◆ **Task prompt**: Return, word for word, every entry in the listing below, but not its images.

◆ **Records for processing**:
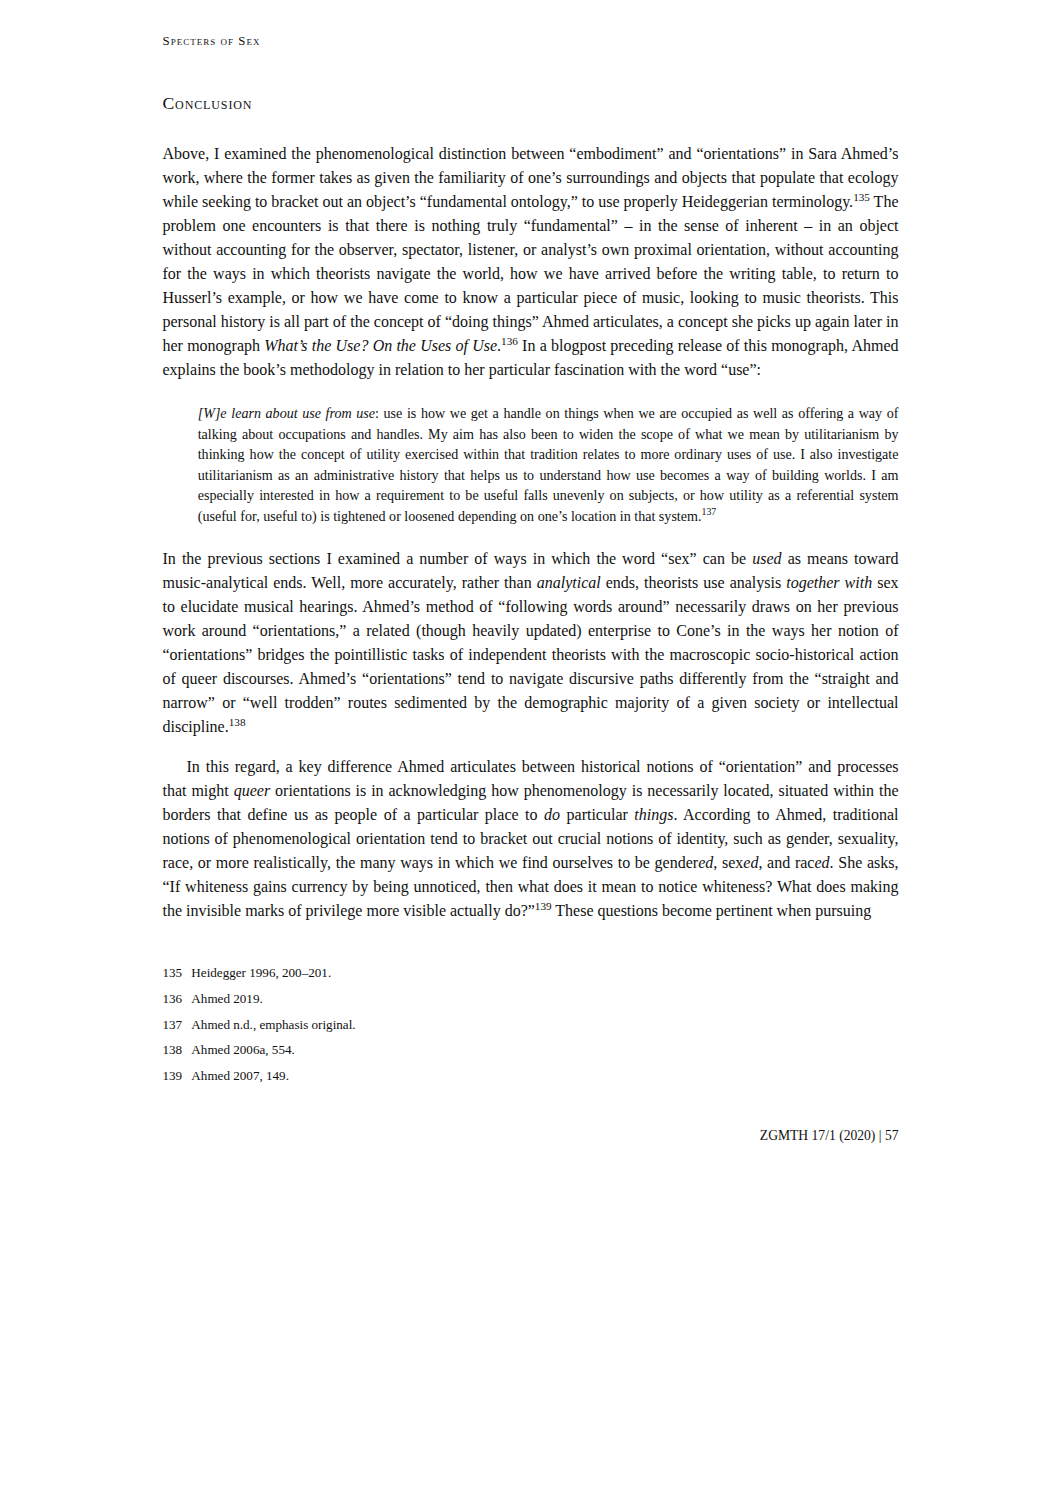Specters of Sex
Conclusion
Above, I examined the phenomenological distinction between “embodiment” and “orientations” in Sara Ahmed’s work, where the former takes as given the familiarity of one’s surroundings and objects that populate that ecology while seeking to bracket out an object’s “fundamental ontology,” to use properly Heideggerian terminology.135 The problem one encounters is that there is nothing truly “fundamental” – in the sense of inherent – in an object without accounting for the observer, spectator, listener, or analyst’s own proximal orientation, without accounting for the ways in which theorists navigate the world, how we have arrived before the writing table, to return to Husserl’s example, or how we have come to know a particular piece of music, looking to music theorists. This personal history is all part of the concept of “doing things” Ahmed articulates, a concept she picks up again later in her monograph What’s the Use? On the Uses of Use.136 In a blogpost preceding release of this monograph, Ahmed explains the book’s methodology in relation to her particular fascination with the word “use”:
[W]e learn about use from use: use is how we get a handle on things when we are occupied as well as offering a way of talking about occupations and handles. My aim has also been to widen the scope of what we mean by utilitarianism by thinking how the concept of utility exercised within that tradition relates to more ordinary uses of use. I also investigate utilitarianism as an administrative history that helps us to understand how use becomes a way of building worlds. I am especially interested in how a requirement to be useful falls unevenly on subjects, or how utility as a referential system (useful for, useful to) is tightened or loosened depending on one’s location in that system.137
In the previous sections I examined a number of ways in which the word “sex” can be used as means toward music-analytical ends. Well, more accurately, rather than analytical ends, theorists use analysis together with sex to elucidate musical hearings. Ahmed’s method of “following words around” necessarily draws on her previous work around “orientations,” a related (though heavily updated) enterprise to Cone’s in the ways her notion of “orientations” bridges the pointillistic tasks of independent theorists with the macroscopic socio-historical action of queer discourses. Ahmed’s “orientations” tend to navigate discursive paths differently from the “straight and narrow” or “well trodden” routes sedimented by the demographic majority of a given society or intellectual discipline.138
In this regard, a key difference Ahmed articulates between historical notions of “orientation” and processes that might queer orientations is in acknowledging how phenomenology is necessarily located, situated within the borders that define us as people of a particular place to do particular things. According to Ahmed, traditional notions of phenomenological orientation tend to bracket out crucial notions of identity, such as gender, sexuality, race, or more realistically, the many ways in which we find ourselves to be gendered, sexed, and raced. She asks, “If whiteness gains currency by being unnoticed, then what does it mean to notice whiteness? What does making the invisible marks of privilege more visible actually do?”139 These questions become pertinent when pursuing
135 Heidegger 1996, 200–201.
136 Ahmed 2019.
137 Ahmed n.d., emphasis original.
138 Ahmed 2006a, 554.
139 Ahmed 2007, 149.
ZGMTH 17/1 (2020) | 57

◆ **Reply**:
Specters of Sex
Conclusion
Above, I examined the phenomenological distinction between “embodiment” and “orientations” in Sara Ahmed’s work, where the former takes as given the familiarity of one’s surroundings and objects that populate that ecology while seeking to bracket out an object’s “fundamental ontology,” to use properly Heideggerian terminology.135 The problem one encounters is that there is nothing truly “fundamental” – in the sense of inherent – in an object without accounting for the observer, spectator, listener, or analyst’s own proximal orientation, without accounting for the ways in which theorists navigate the world, how we have arrived before the writing table, to return to Husserl’s example, or how we have come to know a particular piece of music, looking to music theorists. This personal history is all part of the concept of “doing things” Ahmed articulates, a concept she picks up again later in her monograph What’s the Use? On the Uses of Use.136 In a blogpost preceding release of this monograph, Ahmed explains the book’s methodology in relation to her particular fascination with the word “use”:
[W]e learn about use from use: use is how we get a handle on things when we are occupied as well as offering a way of talking about occupations and handles. My aim has also been to widen the scope of what we mean by utilitarianism by thinking how the concept of utility exercised within that tradition relates to more ordinary uses of use. I also investigate utilitarianism as an administrative history that helps us to understand how use becomes a way of building worlds. I am especially interested in how a requirement to be useful falls unevenly on subjects, or how utility as a referential system (useful for, useful to) is tightened or loosened depending on one’s location in that system.137
In the previous sections I examined a number of ways in which the word “sex” can be used as means toward music-analytical ends. Well, more accurately, rather than analytical ends, theorists use analysis together with sex to elucidate musical hearings. Ahmed’s method of “following words around” necessarily draws on her previous work around “orientations,” a related (though heavily updated) enterprise to Cone’s in the ways her notion of “orientations” bridges the pointillistic tasks of independent theorists with the macroscopic socio-historical action of queer discourses. Ahmed’s “orientations” tend to navigate discursive paths differently from the “straight and narrow” or “well trodden” routes sedimented by the demographic majority of a given society or intellectual discipline.138
In this regard, a key difference Ahmed articulates between historical notions of “orientation” and processes that might queer orientations is in acknowledging how phenomenology is necessarily located, situated within the borders that define us as people of a particular place to do particular things. According to Ahmed, traditional notions of phenomenological orientation tend to bracket out crucial notions of identity, such as gender, sexuality, race, or more realistically, the many ways in which we find ourselves to be gendered, sexed, and raced. She asks, “If whiteness gains currency by being unnoticed, then what does it mean to notice whiteness? What does making the invisible marks of privilege more visible actually do?”139 These questions become pertinent when pursuing
135 Heidegger 1996, 200–201.
136 Ahmed 2019.
137 Ahmed n.d., emphasis original.
138 Ahmed 2006a, 554.
139 Ahmed 2007, 149.
ZGMTH 17/1 (2020) | 57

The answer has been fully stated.